Heading south on Mandurah Road, turn left at the lights at Gordon Road and continue until it becomes Lakes Road.  Cross the Serpentine River and take the first right at Lakelands Road, and then the first right at Dunkerton Road.  Park at the end.  Walk down the track.  This salt lake depends on the water level which is usually fairly high until after Christmas.  Look for waterbirds (including Black Swan and Little Egret) and waders (including Banded Stilt, Red-necked Avocet and some migratory waders).


11. Black Lake (North) (S32 31 25" E115 47 37" UBD Map 527 C10)

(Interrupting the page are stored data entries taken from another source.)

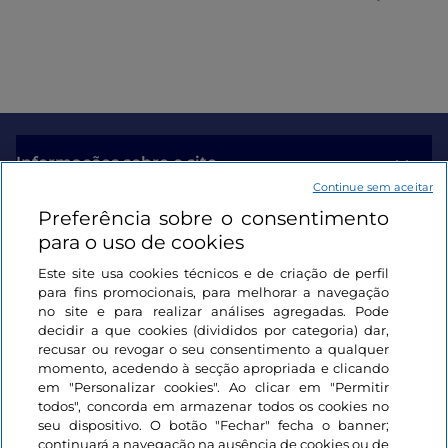
Informações sobre o site
Continue sem aceitar
Preferência sobre o consentimento
Ligações úteis
para o uso de cookies
Este site usa cookies técnicos e de criação de perfil
Iniciar sessão
para fins promocionais, para melhorar a navegação
no site e para realizar análises agregadas. Pode
Mantenha-se em contacto
decidir a que cookies (divididos por categoria) dar,
recusar ou revogar o seu consentimento a qualquer
momento, acedendo à secção apropriada e clicando
em "Personalizar cookies". Ao clicar em "Permitir
todos", concorda em armazenar todos os cookies no
seu dispositivo. O botão "Fechar" fecha o banner;
continuará a navegação na ausência de cookies ou de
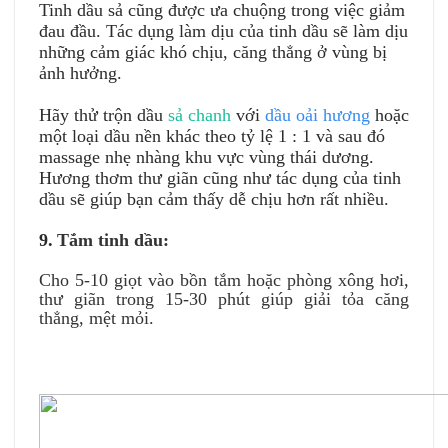
Tinh dầu sả cũng được ưa chuộng trong việc giảm
đau đầu. Tác dụng làm dịu của tinh dầu sẽ làm dịu
những cảm giác khó chịu, căng thẳng ở vùng bị
ảnh hưởng.
Hãy thử trộn dầu
sả chanh
với
dầu oải hương
hoặc
một loại dầu nền khác theo tỷ lệ 1 : 1 và sau đó
massage nhẹ nhàng khu vực vùng thái dương.
Hương thơm thư giãn cũng như tác dụng của tinh
dầu sẽ giúp bạn cảm thấy dễ chịu hơn rất nhiều.
9.
Tắm tinh dầu:
Cho 5-10 giọt vào bồn tắm hoặc phòng xông hơi,
thư giãn trong 15-30 phút giúp giải tỏa căng
thẳng, mệt mỏi.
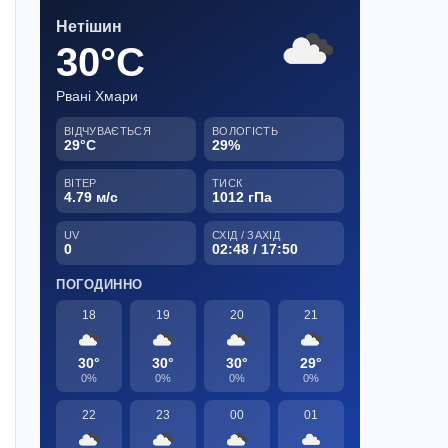
Нетішин
30°C
Рвані Хмари
ВІДЧУВАЄТЬСЯ
ВОЛОГІСТЬ
29°C
29%
ВІТЕР
ТИСК
4.79 м/с
1012 гПа
UV
СХІД / ЗАХІД
0
02:48 / 17:50
ПОГОДИННО
18
19
20
21
30°
30°
30°
29°
0%
0%
0%
0%
22
23
00
01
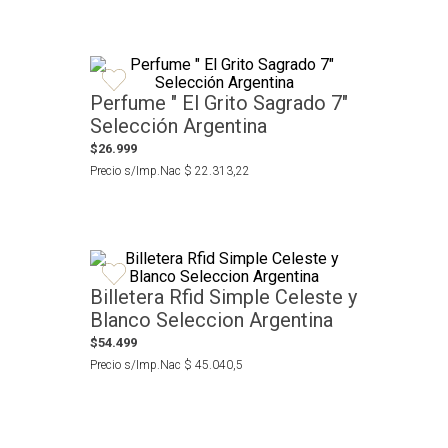
Perfume " El Grito Sagrado 7"
Selección Argentina
$
26
.
999
Precio s/Imp.Nac
$
22
.
313
,
22
Billetera Rfid Simple Celeste y
Blanco Seleccion Argentina
$
54
.
499
Precio s/Imp.Nac
$
45
.
040
,
5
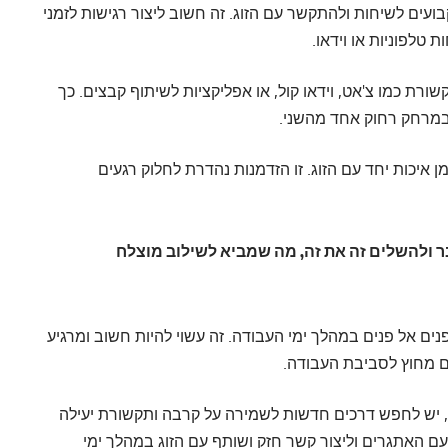
עים לשיחות ולהתקשר עם הזוג. זה חשוב ליצור רגישות לזמני
טלפוניות או וידאו.
רת כמו צ'אט, וידאו קול, או אפליקציות לשיתוף קבצים. כך
 במרחק רחוק אחד מהשני.
איכות יחד עם הזוג. זו הזדמנות נהדרת לחלוק רגעים
 ולהשלים זה את זה, מה שמביא לשילוב מוצלח
ים אל פנים במהלך ימי העבודה. זה עשוי להיות חשוב ומרגיע
 מחוץ לסביבת העבודה.
, יש לחפש דרכים חדשות לשמירה על קרבה ותקשורת יעילה
עם האתגרים וליצור קשר חזק ושותף עם הזוג במהלך ימי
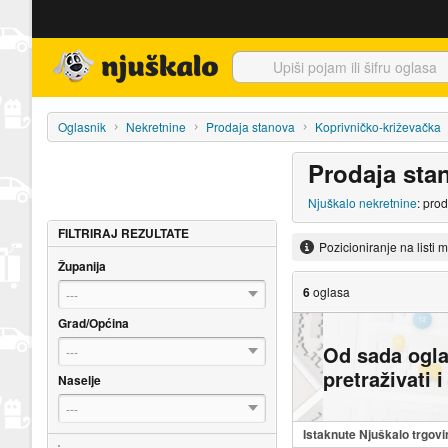
Njuškalo naslovnica
Oglasnik
Nekretnine
Prodaja stanova
Koprivničko-križevačka
Prodaja sta
Njuškalo nekretnine
: pro
FILTRIRAJ REZULTATE
Pozicioniranje na listi 
Županija
6
oglasa
---
Grad/Općina
Od sada ogl
---
pretraživati 
Naselje
---
Istaknute Njuškalo trgovi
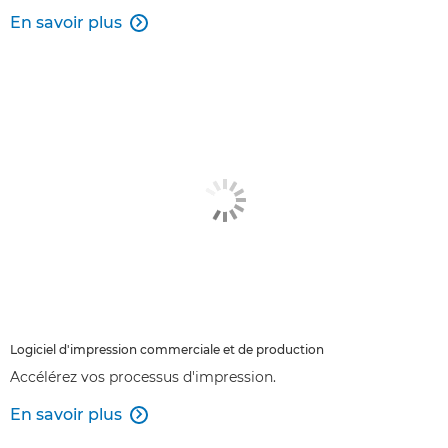
En savoir plus

Logiciel d'impression commerciale et de production
Accélérez vos processus d'impression.
En savoir plus

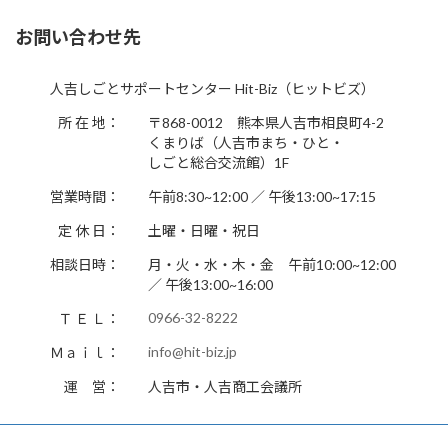
お問い合わせ先
人吉しごとサポートセンター Hit-Biz（ヒットビズ）
所 在 地：
〒868-0012 熊本県人吉市相良町4-2
くまりば（人吉市まち・ひと・
しごと総合交流館）1F
営業時間：
午前8:30~12:00 ／ 午後13:00~17:15
定 休 日：
土曜・日曜・祝日
相談日時：
月・火・水・木・金 午前10:00~12:00
／ 午後13:00~16:00
0966-32-8222
Ｔ Ｅ Ｌ：
info@hit-biz.jp
Ｍａｉｌ：
運 営：
人吉市・人吉商工会議所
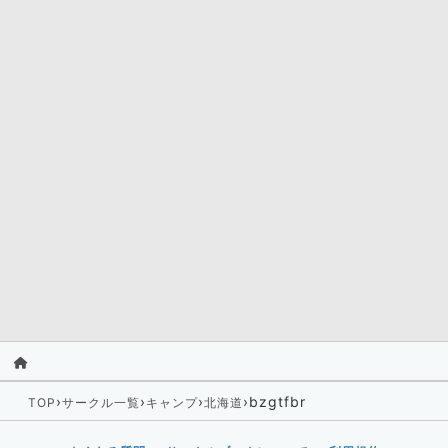
›
›
›
›
bzgtfbr
TOP
サークル一覧
キャンプ
北海道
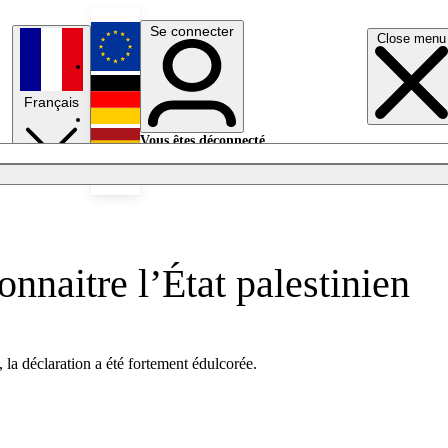
Se connecter
Close menu
English
Français
Deutsch
Vous êtes déconnecté.
Se connecter
Español
Lumières éteintes
nnaitre l’État palestinien
, la déclaration a été fortement édulcorée.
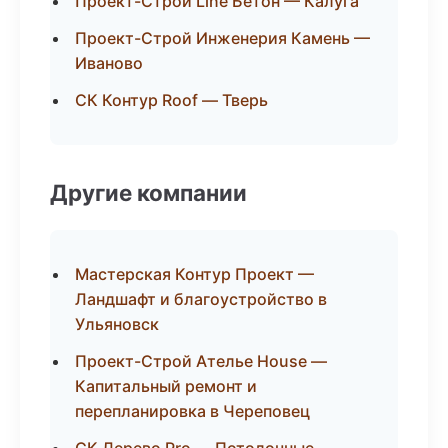
Проект-Строй Line Бетон — Калуга
Проект-Строй Инженерия Камень —
Иваново
СК Контур Roof — Тверь
Другие компании
Мастерская Контур Проект —
Ландшафт и благоустройство в
Ульяновск
Проект-Строй Ателье House —
Капитальный ремонт и
перепланировка в Череповец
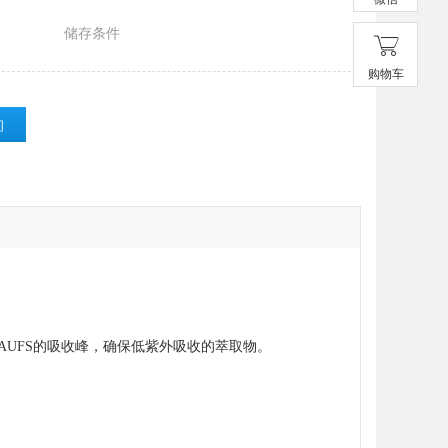
储存条件
购物车
询
04AUFS的吸收峰，确保低紫外吸收的萃取物。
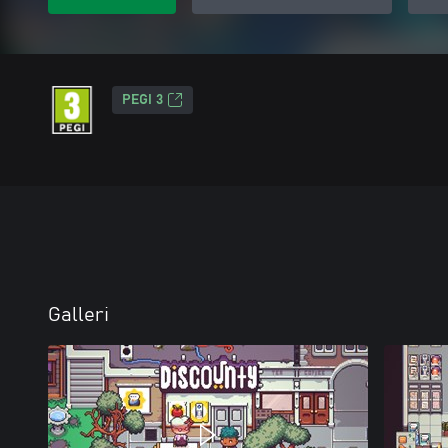
PEGI 3
Galleri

From Dunkerton Road turn first left onto Shenton Road and first right onto Meares Road.  There is a short track at the end to the edge of the lake.  This lake is very similar to Goegrup Lake except that the water level is higher than Goegrup Lake, and so the birding is usually best later in the summer.


12. Black Lake (South) (S32 33 01" E115 47 45" UBD Map 537 E6)

From Mandurah head east along Pinjarra Road and turn left onto Davis Road.  Park at the end of Davis Road.  Rogers Road which is shown on the map is only a sandy track.  Walk along this track to the edge of the lake.  I haven't birded here at the best time of the year, but I assume that you would find similar species to the north end of the lake.


13. Dawesville Cut (S32 36.2 E115 37.8 UBD Map 543 B13)

Head south along the Old Coast Road towards Bunbury.  After you cross the Port Bouvard Bridge turn right and follow the rough track towards the mouth of the Dawesville Channel and park in the car park.  Walk out to the end of the breakwater.  Shearwaters (Wedge-tailed or Flesh-footed) often feed very close to the breakwater and sometimes they fly along the channel.  Bottlenose Dolphin are seen fairly often.


14. Island Point Reserve (S32 45.3 E115 41.8)

Continue south along the Old Coast Road and turn left at Southern Estuary Drive and then left at the sign for the 10th Light Horse Bridle Trail and continue along the unsealed track to the picnic area at the end.  This is an excellent place for a lunch stop plus there are usually a few waterbirds to be seen.  Osprey and Whistling Kite breed nearby.